Le polemiche sull’ingegnere. Parata in corner con un accordo con le Entrate un’ulteriore tegola di un’evasione sull’Iva (un vizio formale che poteva costare milioni di euro), resta la polemica che si trascina da anni sul responsabile del progetto, a capo del settore operativo della Progetto Carrara: l’ingegner Gaetano Farro, infatti, ha patteggiato un anno e 5 mesi per disastro colposo e omicidio colposo in concorso nel processo per la cosiddetta “strage di Secondigliano”: il 23 gennaio 1996, durante la costruzione di un tunnel, si aprì una voragine che risucchiò tre palazzi. Ci furono 12 morti. Farro era l’amministratore dell’impresa appaltatrice. “E’ una persona di valore e un ottimo ingegnere” lo difende Zubbani.

Gli scandali tra Massa e Carrara. Resta che i carraresi, ingordi, in questi anni non si sono accontentati di tutto quello che è accaduto nel resto del Paese e dalle loro parti non si sono fatti mancare niente.

La sanità, per cominciare. L’Asl 1 di Massa Carrara ha un buco da 300 milioni di euro (con relativa inchiesta e direttore generale cacciato), macchia grossa così nel sistema sanitario all’avanguardia toscano messo in piedi dall’ex assessore alla sanità Enrico Rossi, ora popolarissimo presidente della Toscana. Proprio Rossi, quando ha scoperto il megapasticcio, ha portato i conti in Procura e alla Corte dei conti di Firenze. 

Secondo scandalo: i rifiuti. La Cermec è finita sotto inchiesta (19 indagati) per reati che vanno dall’associazione per delinquere finalizzata a corruzione e concussione fino a peculato, abuso d’ufficio e truffa. La voragine vale 44 milioni di euro, che naturalmente saranno pagati dalla collettività, attraverso le tariffe sui rifiuti.
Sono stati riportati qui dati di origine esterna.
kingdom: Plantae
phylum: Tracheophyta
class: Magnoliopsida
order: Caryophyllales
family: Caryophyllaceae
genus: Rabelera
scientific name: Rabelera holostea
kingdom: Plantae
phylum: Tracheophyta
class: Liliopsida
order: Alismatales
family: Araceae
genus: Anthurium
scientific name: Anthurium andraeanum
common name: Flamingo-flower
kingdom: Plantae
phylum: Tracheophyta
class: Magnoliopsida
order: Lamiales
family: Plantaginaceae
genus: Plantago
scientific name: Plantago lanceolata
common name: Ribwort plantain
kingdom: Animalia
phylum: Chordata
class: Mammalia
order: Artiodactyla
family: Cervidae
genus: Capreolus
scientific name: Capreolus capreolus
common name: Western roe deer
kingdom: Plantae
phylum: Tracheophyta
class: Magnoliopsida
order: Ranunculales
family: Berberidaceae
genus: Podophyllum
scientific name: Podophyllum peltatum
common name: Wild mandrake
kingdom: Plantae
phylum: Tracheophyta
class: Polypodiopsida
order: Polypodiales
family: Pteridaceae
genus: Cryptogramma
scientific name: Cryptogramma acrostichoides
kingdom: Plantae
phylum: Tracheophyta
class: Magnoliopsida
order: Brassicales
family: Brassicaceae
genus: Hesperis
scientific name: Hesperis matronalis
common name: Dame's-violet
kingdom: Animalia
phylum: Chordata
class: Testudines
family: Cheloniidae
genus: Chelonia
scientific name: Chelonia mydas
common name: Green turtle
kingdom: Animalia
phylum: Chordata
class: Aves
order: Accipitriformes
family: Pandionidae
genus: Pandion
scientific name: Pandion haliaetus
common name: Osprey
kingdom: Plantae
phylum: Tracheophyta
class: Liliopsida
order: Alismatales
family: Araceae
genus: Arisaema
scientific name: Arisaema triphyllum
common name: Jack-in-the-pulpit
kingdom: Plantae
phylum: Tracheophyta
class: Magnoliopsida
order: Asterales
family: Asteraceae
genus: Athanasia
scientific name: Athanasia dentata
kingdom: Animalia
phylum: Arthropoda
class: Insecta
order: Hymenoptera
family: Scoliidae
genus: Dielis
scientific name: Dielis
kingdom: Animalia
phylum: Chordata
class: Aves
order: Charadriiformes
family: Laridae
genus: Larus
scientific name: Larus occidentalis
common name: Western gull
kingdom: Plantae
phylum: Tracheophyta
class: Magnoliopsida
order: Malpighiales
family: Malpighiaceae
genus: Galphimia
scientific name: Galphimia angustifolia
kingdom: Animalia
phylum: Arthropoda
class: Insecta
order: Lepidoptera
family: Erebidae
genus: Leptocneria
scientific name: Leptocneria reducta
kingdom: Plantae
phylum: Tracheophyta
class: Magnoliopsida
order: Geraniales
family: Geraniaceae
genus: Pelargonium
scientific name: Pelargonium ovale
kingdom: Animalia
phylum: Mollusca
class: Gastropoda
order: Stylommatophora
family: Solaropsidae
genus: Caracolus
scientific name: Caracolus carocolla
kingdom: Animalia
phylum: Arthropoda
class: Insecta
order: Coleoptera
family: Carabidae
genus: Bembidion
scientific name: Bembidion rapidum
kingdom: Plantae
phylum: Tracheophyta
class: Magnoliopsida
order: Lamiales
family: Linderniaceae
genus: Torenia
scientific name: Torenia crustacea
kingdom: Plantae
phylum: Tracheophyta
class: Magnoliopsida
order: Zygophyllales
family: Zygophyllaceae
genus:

Perfino i morti, infine. Al cimitero di Mirteto il Nas dei carabinieri scoprì che le salme non venivano cremate, come richiesto dai familiari. Oppure venivano cremate ma a temperature più basse, sempre per risparmiare. Risultato: furono trovati in uno scantinato 550 chili di ceneri e salme (inutile precisare che ai parenti venivano consegnate ceneri che non erano del loro caro). Un processo è in corso, 4 condanne sono state già pronunciate. Un caso, quello delle false cremazioni, che riguarda Massa, ma del resto le due città capoluogo sono distanti 7-8 chilometri.

I debiti. I carraresi hanno, per finire, anche il secondo Comune più indebitato d’Italia con una percentuale di debito sulle entrate correnti pari a 252,2% e un debito di 2375 euro pro capite. In Italia sta peggio solo Torino che ha sulle spalle il fardello dei Giochi olimpici invernali. “Ma se loro hanno i debiti per gli investimenti per le Olimpiadi – spiega Zubbani – noi abbiamo quelli per la Strada dei Marmi”.